** Excerpt provided follows **

#install.packages("mvtnorm")
library(mvtnorm)
EMalgo <- function(X,K,n.iter=50,plot=FALSE,...){
# Initialize
n = nrow(X); p = ncol(X)
P = matrix(NA,n,K)
prop = rep(1/K,K)
mu = rmvnorm(K,mean = colMeans(X))
Sigma = array(0,dim = c(K,p,p))
for (k in 1:K) Sigma[k,,] = diag(p)
# The EM loop
for (it in 1:n.iter){ cat('.')
# E step
for (k in 1:K) P[,k] = prop[k] * dmvnorm(X,mu[k,],Sigma[k,,])
P = P / rowSums(P) %*% matrix(1,1,K) # Normalization
# optionnal plot
if (plot){
plot(X,col=max.col(P)+1)
points(mu,col=c(2,3),pch=19,cex=3)
Sys.sleep(0.1)
}
# M step
for (k in 1:K){
prop[k] = sum(P[,k]) / n
mu[k,] = 1/sum(P[,k]) * colSums(P[,k]%*%matrix(1,1,p) * X)
Ak = P[,k]%*%matrix(1,1,p) * (X - matrix(1,n,1)%*%mu[k,])
Bk = X - matrix(1,n,1) %*% mu[k,]
Sigma[k,,] = 1/sum(P[,k]) * t(Ak) %*% Bk
}
}
cat('\n')
plot(X,col=max.col(P)+1); points(mu,col=c(2,3),pch=19,cex=3)
# Calculation of BIC
loglik = 0
for (k in 1:K) {
Xk = X - matrix(1,n,1) %*% mu[k,]
loglik = loglik + sum(log(prop[k]) - p/2*log(pi)
- 1/2 * log(det(Sigma[k,,]))
- 1/2 * Xk %*% solve(Sigma[k,,]) %*% t(Xk))
}
bic = loglik - 1/2 * (K-1 + K*p*(p+1)) * log(n)
list(P = P, prop = prop, mu = mu, Sigma = Sigma,
bic = bic, loglik = loglik)
}
Let’s start with an easy situation:
X = rbind(rmvnorm(100,c(0,0),0.1*diag(2)),
rmvnorm(200,c(-2,2),0.2*diag(2)))
plot(X)
out = EMalgo(X,2)
## ..................................................
out$mu
## [,1] [,2]
## [1,] -1.993723983 2.03243307
## [2,] -0.001575338 -0.00781512
plot(X)
points(out$mu,col=c(2,3),pch=19,cex=3)
Here, we can see the effect of each iteration on the inference of the means and the estimation of cluster memberships:
out = EMalgo(X,2,plot = TRUE,n.iter = 10)
## .
## .
## .
## .
## .
## .
## .
## .
## .
## .

** End of Excerpt provided **
** Information given follows **

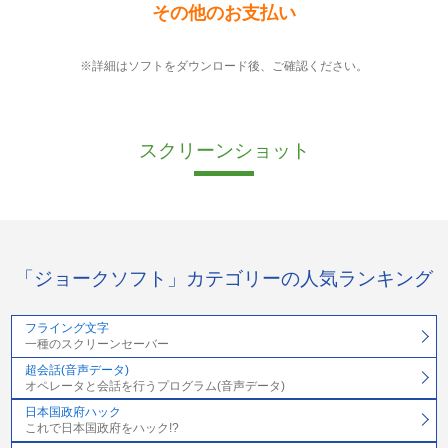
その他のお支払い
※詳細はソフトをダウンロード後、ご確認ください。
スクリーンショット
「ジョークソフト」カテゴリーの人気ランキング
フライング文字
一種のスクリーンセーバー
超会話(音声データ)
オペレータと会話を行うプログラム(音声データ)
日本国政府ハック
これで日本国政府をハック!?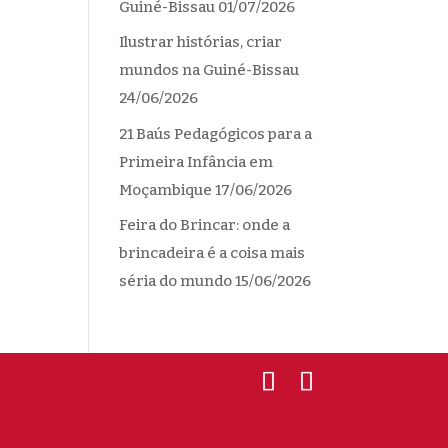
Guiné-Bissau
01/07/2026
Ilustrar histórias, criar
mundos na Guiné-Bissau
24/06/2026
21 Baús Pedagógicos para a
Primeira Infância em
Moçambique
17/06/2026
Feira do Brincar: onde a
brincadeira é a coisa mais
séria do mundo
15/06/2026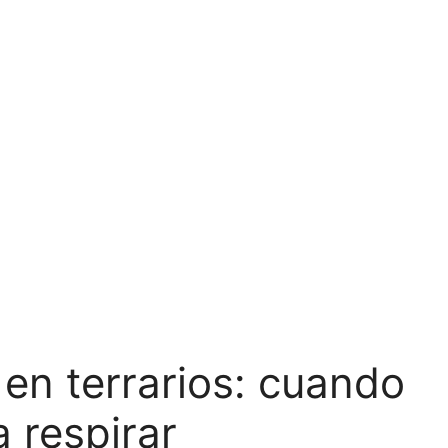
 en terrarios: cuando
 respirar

** End of Information given **
** Information given follows **

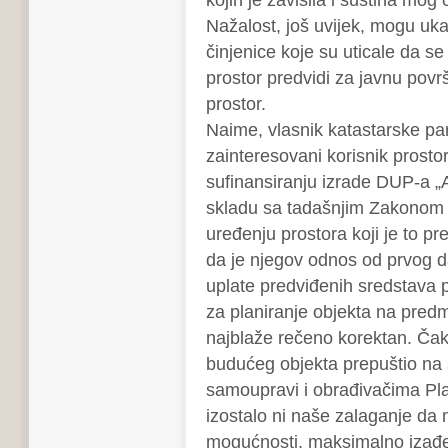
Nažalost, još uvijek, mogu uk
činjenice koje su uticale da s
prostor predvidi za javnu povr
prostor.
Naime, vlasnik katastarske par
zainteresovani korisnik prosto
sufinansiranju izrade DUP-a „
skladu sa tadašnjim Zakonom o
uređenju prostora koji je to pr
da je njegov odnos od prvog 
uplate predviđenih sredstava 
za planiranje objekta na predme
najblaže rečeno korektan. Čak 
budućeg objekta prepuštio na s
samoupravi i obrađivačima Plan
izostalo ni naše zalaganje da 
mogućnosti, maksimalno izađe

** End of Information given **
** Information given follows **

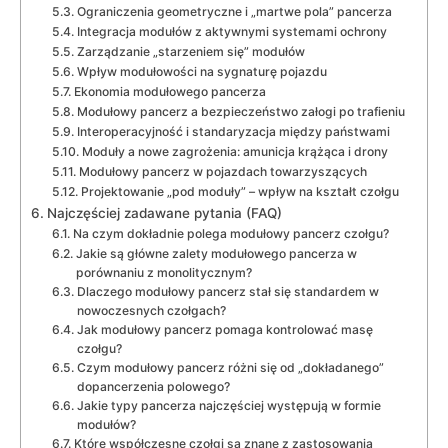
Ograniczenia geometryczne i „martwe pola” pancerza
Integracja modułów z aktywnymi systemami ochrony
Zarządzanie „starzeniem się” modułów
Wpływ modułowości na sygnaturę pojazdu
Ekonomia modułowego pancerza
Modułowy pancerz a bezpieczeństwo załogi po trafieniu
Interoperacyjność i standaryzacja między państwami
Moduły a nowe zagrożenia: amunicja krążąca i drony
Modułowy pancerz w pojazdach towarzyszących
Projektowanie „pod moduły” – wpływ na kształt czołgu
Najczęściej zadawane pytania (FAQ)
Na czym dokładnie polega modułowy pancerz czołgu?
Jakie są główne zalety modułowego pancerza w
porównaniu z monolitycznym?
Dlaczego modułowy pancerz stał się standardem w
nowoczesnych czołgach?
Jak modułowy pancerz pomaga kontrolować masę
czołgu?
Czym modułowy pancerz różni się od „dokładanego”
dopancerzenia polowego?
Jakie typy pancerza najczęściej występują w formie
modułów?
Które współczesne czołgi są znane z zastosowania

** End of Information given **

What this task involves ▸
Write the next part of the R tutorial on fitting Gaussian mixtures with the EM algorithm, starting right after the last line shown. The rows above are not needed for this work.

Expected answer ▸
Let’s now consider a more difficult problem:
X = rbind(rmvnorm(100,c(0,0),0.8*diag(2)),
rmvnorm(200,c(-2,2),0.8*diag(2)))
plot(X)
out = EMalgo(X,2)
## ..................................................
out$mu
## [,1] [,2]
## [1,] -1.8202362 1.89251405
## [2,] 0.2863645 0.01007436
Let’s now consider the problem of choosing \(K\):
X = rbind(rmvnorm(100,c(0,0),0.4*diag(2)),
rmvnorm(200,c(-2,2),0.4*diag(2)))
plot(X)
par(mfrow = c(2,3))
for (k in 1:6) EMalgo(X,k,n.iter = 50)
## ..................................................
## ..................................................
## ..................................................
## ..................................................
## ..................................................
## ..................................................
Let’s try now to use BIC to select the best K:
bic = rep(NA,6)
for (k in 1:6) bic[k] = EMalgo(X,k)$bic
## ..................................................
## ..................................................
## ..................................................
## ..................................................
## ..................................................
## ..................................................
plot(bic,type='b')